In May realestate.com.kh, one of the prime sources of real estate news and data in Cambodia reported growing interest in the country as a destination for China’s high-net-worth individuals.
In a January 2015 report specialty Chinese property website Juwai.com noted that ‘more and more Chinese are venturing to park their cash in property overseas… but where next’. Quoting data from the National Association of Realtors the publication said Chinese buyers spent $22 billion on American property last year, almost a 72 per cent increase over 2013.
While noting that Cambodia may not yet be a ‘popular emigration or education destination for most wealthy Chinese, realestate.com.kh said those seeking pure investment opportunities are offered a unique proposition in the rising market of Phnom Penh’.

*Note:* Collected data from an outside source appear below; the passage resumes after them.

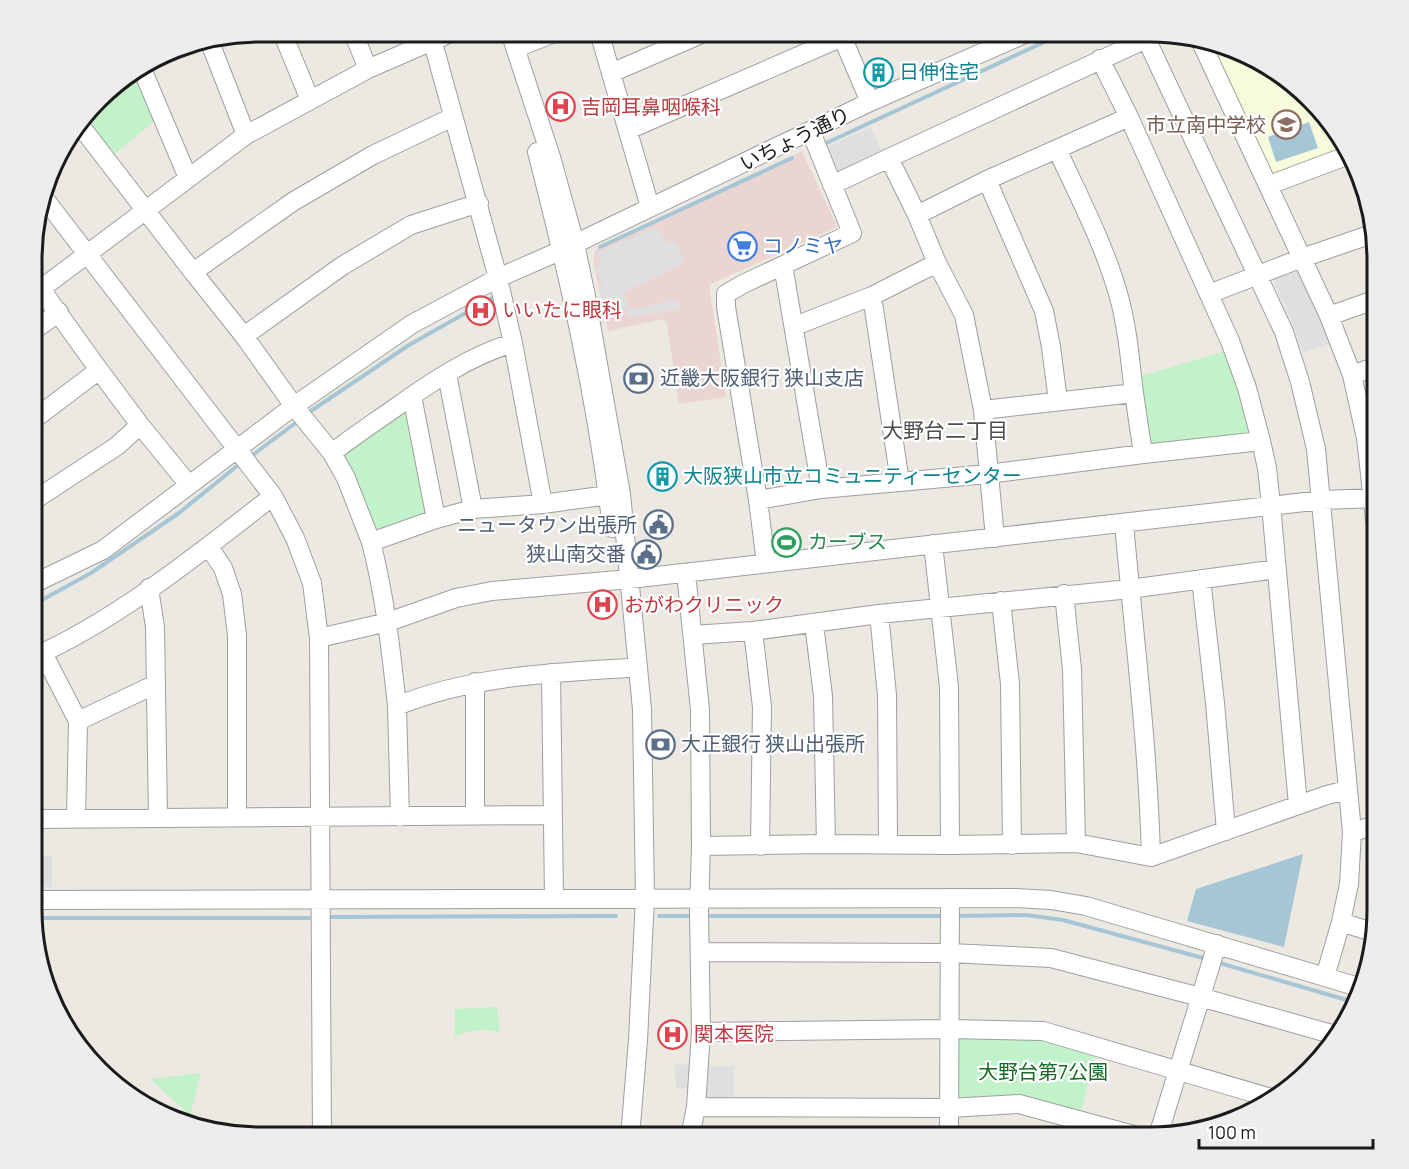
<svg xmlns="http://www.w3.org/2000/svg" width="1409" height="1169" font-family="Manrope,'Noto Sans JP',sans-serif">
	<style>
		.commercial { fill: #ebd5d2 }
		.education { fill: #f7fbdb }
		.park { fill: #c2f2ca }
		.parking { fill: #dfdfdf }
		.water { fill: #a6c5d5 }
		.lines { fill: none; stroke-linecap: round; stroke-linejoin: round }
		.stream { stroke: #a6c5d5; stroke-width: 4 }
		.minor-casing { stroke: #9f9f9f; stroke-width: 20 }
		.minor { stroke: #fff; stroke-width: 18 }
		.labels { text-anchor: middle; stroke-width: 4.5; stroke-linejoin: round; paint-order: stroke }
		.culture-label { font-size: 20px; fill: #0d838f; stroke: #fff; text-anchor: start }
		.health-label { font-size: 20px; fill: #be3a42; stroke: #fff; text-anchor: start }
		.education-label { font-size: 20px; fill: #785e54; stroke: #fff; text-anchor: end }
		.street-label { font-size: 20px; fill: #1b1b1b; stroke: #fff }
		.shop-label { font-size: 20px; fill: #366cbe; stroke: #fff; text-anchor: start }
		.service-label { font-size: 20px; fill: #4e5e75; stroke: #fff; text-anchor: start }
		.leisure-label { font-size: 20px; fill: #27864d; stroke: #fff; text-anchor: start }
		.park-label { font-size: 20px; fill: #176b26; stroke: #fff }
		.neighbourhood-label { font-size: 21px; fill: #4e4e4e; stroke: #fff }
		.rim { fill: none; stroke: #1b1b1b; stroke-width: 3 }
	</style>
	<rect width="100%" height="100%" fill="#ebe9e1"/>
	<!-- commercial -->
	<path class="commercial" d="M802,151l35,76 -128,58 17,112 -47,7 -12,-80 -4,-5 -55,12 -15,-70 2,-9 3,-5z"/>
	<!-- education -->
	<path class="education" d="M1208,42l29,7 74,49 35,53 -71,25 -6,-2z"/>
	<!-- park -->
	<path class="park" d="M138,71l19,48 -46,38 -29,-36 27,-33z
		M1229,350l26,82 -5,7 -98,10 -7,-5 -7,-67z
		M411,402l22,113 -47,16 -13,-2 -31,-76z
		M497,1007l3,26c-15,-5 -31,-4 -45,4v-28z
		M958,1035l84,4 53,16 -15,60 -122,-13z
		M201,1073l-11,42 -40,-36z"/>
	<!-- parking -->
	<path class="parking" d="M871,127l12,26 -42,20 -8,-3 -10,-21z
		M656,227l12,17 7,-3 10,22 -62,30 6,15 -10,3 -6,-12 -11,3 -3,-14 4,-2 -8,-19 7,-4 -5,-10z
		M1295,269l6,3 33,70 -31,11 -13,-35 -16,-34v-8z
		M677,300l4,9 -52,8 -4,-6z
		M32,856h20v31h-20z
		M694,1064l-3,24 -15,1 -1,-24z
		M734,1066v34l-28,-1 -5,-4 3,-28z"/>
	<!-- water -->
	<path class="water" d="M1309,122l9,26 -42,14 -8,-25z
		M1303,854l-19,93 -97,-26 9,-32z"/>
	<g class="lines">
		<!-- stream -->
		<path class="stream" d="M822,145l244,-113
			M600,247l192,-89
			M311,411l98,-66 85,-48
			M254,454l43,-32
			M33,605l58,-32 88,-60 58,-47
			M659,916h36
			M705,916h239
			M954,916l72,-1 37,5 140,38
			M328,917l288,-1
			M32,918h277
			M1216,962l141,41"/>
		<defs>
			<path id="minor" d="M282,32l28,68
				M353,32l15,37
				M430,32l68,246 15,65 30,161
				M510,32l41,125 24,87 11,52 35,198 21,215 3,189 -7,142 -8,97
				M599,32l51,175
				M840,32l30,70
				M1143,32l141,300 16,50 16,67 36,383 -3,52 -8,38 -16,55
				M209,40l37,95
				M1200,40l129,276 23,59 14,63 11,100
				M516,48l41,-16
				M1100,59l29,58
				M142,69l46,109
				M611,73l95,-41
				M453,117l-80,38 -79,46 -101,71 51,64 98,-70 69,-41 68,-22
				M79,124l114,148
				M628,130l226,-98
				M537,152c32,124 60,249 75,376
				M987,180l57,131 7,36 7,54
				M832,185l57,-27
				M1269,185l80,-30
				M44,198l229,298 22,42 17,45 7,55 3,499
				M917,215l-28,-57 257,-119
				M783,265l38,224
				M42,288l204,-153 122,-66 85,-37
				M1209,294l93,-36 70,-24
				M872,296l28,186
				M1329,316l48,-17
				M795,326l77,-30 65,-33
				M33,331l26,-19
				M244,336l50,70 38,47 14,25 25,64 65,-23 37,-10 70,-5 65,-9
				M447,374l26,135
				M1352,375l25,-9
				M1134,393c-4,-32 -6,-64 -15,-96 -14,-51 -40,-100 -62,-148l72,-32 101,224 17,47 14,53
				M412,396l24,123
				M983,410l151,-17 9,61
				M33,420l66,-50 -66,-92
				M140,425l49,60
				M332,453c19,-15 40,-29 60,-43 38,-27 77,-54 121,-67
				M758,500l63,-11 167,-15 155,-20 118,-13 6,27 4,37 27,300
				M33,501l84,-55 23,-21 -41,-55
				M1124,524c10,111 24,221 27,333
				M995,538l-12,-128 -19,-95 -27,-52 -20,-48 70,-35 70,-31
				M371,542c14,54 20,108 26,164
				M933,544l16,143 1,158
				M209,547l14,21 9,26 5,41v182
				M766,563l-8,-63 -32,-193v-13l17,-10 109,-51 -41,-101
				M686,573l14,137 1,136 -2,66 2,120 -5,75 -6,30
				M1201,579l14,124 11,128
				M33,584l70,-34 191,-144 118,-82 86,-46 64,-28 308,-148 159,-70
				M149,588l6,39 3,191
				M1064,594l8,75 4,174
				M1001,601l9,83 2,161
				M879,614l8,81 1,148
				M814,624l9,72 3,148
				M753,631l9,76 -2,139
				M693,635l60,-4 126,-17 251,-25 147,-20
				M319,638l69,-16 68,-24 36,-7 138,-12 692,-79 55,-2
				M43,653l35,68 -2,98
				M33,657c83,-36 168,-105 240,-161
				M551,673l3,225
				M475,682v134
				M78,721l78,-37
				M400,817l-3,-111c73,-30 153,-33 231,-38
				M32,819l520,-4
				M1352,832l25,-7
				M701,846l125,-2 124,1 126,-2 75,14 176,-62 20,-5
				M32,900l983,-2 36,2 35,6 276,82
				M1341,922l34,11
				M700,952l250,1 101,5 149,39 135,38
				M701,1032l249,-3 93,2 228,67
				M696,1107l253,1 70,-4 122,33
				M1158,1136l59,-192
				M949,1137l1,-239"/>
		</defs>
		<!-- minor casing -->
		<use href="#minor" class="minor-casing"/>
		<!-- minor -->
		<use href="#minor" class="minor"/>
	</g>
	<!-- icons -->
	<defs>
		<symbol id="building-ring" viewBox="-11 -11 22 22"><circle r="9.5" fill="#fff" stroke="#0f9aa8" stroke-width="1.5"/><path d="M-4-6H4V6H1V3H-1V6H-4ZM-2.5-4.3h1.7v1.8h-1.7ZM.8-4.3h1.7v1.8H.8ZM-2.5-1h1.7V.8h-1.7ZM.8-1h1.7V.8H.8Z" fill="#0f9aa8"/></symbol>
		<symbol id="hospital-ring" viewBox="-11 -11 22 22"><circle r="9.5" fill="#fff" stroke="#e0444e" stroke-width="1.5"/><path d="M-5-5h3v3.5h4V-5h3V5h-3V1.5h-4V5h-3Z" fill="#e0444e"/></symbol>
		<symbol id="school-ring" viewBox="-11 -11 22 22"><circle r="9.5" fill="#fff" stroke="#8d6e63" stroke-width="1.5"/><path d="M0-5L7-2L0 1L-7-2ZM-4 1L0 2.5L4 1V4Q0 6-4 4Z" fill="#8d6e63"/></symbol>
		<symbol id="supermarket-ring" viewBox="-11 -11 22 22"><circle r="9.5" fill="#fff" stroke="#3f7fe0" stroke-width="1.5"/><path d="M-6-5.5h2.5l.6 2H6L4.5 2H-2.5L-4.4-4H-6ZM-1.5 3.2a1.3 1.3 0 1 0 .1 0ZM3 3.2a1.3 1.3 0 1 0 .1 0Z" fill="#3f7fe0"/></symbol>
		<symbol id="bank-ring" viewBox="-11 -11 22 22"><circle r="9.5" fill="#fff" stroke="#5c6f8a" stroke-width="1.5"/><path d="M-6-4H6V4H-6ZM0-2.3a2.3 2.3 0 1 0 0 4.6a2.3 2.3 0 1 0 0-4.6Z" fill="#5c6f8a"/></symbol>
		<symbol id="civic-ring" viewBox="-11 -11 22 22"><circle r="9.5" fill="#fff" stroke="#5c6f8a" stroke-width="1.5"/><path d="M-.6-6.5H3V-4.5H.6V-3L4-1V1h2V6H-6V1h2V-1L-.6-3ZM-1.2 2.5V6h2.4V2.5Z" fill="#5c6f8a"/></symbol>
		<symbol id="stadium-ring" viewBox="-11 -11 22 22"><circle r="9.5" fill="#fff" stroke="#2e9e5b" stroke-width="1.5"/><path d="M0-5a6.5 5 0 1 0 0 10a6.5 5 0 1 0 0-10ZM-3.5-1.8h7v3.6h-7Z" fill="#2e9e5b"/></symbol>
	</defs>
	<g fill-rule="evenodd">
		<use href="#building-ring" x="862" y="56" width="33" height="33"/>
		<use href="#hospital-ring" x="544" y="90" width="33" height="33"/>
		<use href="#school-ring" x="1270" y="108" width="33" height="33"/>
		<use href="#supermarket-ring" x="726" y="230" width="33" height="33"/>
		<use href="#hospital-ring" x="464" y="294" width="33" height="33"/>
		<use href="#bank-ring" x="622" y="362" width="33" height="33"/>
		<use href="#building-ring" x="646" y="460" width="33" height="33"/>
		<use href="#civic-ring" x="642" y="508" width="33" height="33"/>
		<use href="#stadium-ring" x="770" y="526" width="33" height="33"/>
		<use href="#civic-ring" x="630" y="538" width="33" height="33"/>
		<use href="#hospital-ring" x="586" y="588" width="33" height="33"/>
		<use href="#bank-ring" x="644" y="728" width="33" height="33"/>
		<use href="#hospital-ring" x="656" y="1018" width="33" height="33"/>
	</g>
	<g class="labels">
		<!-- culture labels -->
		<g class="culture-label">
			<text x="899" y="79">日伸住宅</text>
			<text x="683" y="483">大阪狭山市立コミュニティーセンター</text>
		</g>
		<!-- health labels -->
		<g class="health-label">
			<text x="581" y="114">吉岡耳鼻咽喉科</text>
			<text x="502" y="317">いいたに眼科</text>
			<text x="624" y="612">おがわクリニック</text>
			<text x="694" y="1041">関本医院</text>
		</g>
		<!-- education labels -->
		<g class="education-label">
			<text x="1266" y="132">市立南中学校</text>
		</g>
		<!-- street labels -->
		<g class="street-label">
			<text transform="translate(795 139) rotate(-26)" y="7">いちょう通り</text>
		</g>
		<!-- shop labels -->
		<g class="shop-label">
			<text x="763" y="253">コノミヤ</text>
		</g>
		<!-- service labels -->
		<g class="service-label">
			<text x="660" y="385">近畿大阪銀行 狭山支店</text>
			<text x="637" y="532" text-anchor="end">ニュータウン出張所</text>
			<text x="626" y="561" text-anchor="end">狭山南交番</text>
			<text x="681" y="751">大正銀行 狭山出張所</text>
		</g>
		<!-- leisure labels -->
		<g class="leisure-label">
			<text x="808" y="549">カーブス</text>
		</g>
		<!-- park labels -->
		<g class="park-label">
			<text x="1043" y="1079">大野台第7公園</text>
		</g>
		<!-- neighbourhood labels -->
		<g class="neighbourhood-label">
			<text x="945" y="438">大野台二丁目</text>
		</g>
	</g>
	<!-- crop -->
	<path d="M0 0H1409V1169H0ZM259 42H1150A217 217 0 0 1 1367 259V910A217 217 0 0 1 1150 1127H259A217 217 0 0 1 42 910V259A217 217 0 0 1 259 42Z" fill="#ededed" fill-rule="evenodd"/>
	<path class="rim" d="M259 42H1150A217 217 0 0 1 1367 259V910A217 217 0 0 1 1150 1127H259A217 217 0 0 1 42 910V259A217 217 0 0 1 259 42Z"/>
	<!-- scale -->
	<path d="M1199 1139v9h174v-9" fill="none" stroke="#1b1b1b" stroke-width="3"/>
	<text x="1208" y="1139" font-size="18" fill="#1b1b1b" stroke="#ffffff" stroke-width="4.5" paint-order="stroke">100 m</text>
</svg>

Coinciding with news of the new Cambodia retirement visa were plans unveiled by the country’s tourism ministry to attempt to lure more elderly tourists. Only 4 per cent of the 4.8 million tourists who visited Cambodia last year were aged 65 or more according to the tourism ministry, something it is keen to improve on.
In an interview with The Phnom Penh Post Chhay Khunlong, deputy director-general for tourism was quoted as saying” “The number of senior tourists will increase in the future, so we need to give more attention to create tourism products and services that reflect [this].” Elderly visitors need to be provided with better access to health care services and easier access to extended visas, he was reported as saying.
With both Malaysia and Thailand well established as Asean centres for medical tourism and desirable retirement locations Cambodia is likely to have its work cut out in attracting significant numbers of health assurance concerned retirees without significant improvements and investment in both healthcare and infrastructure.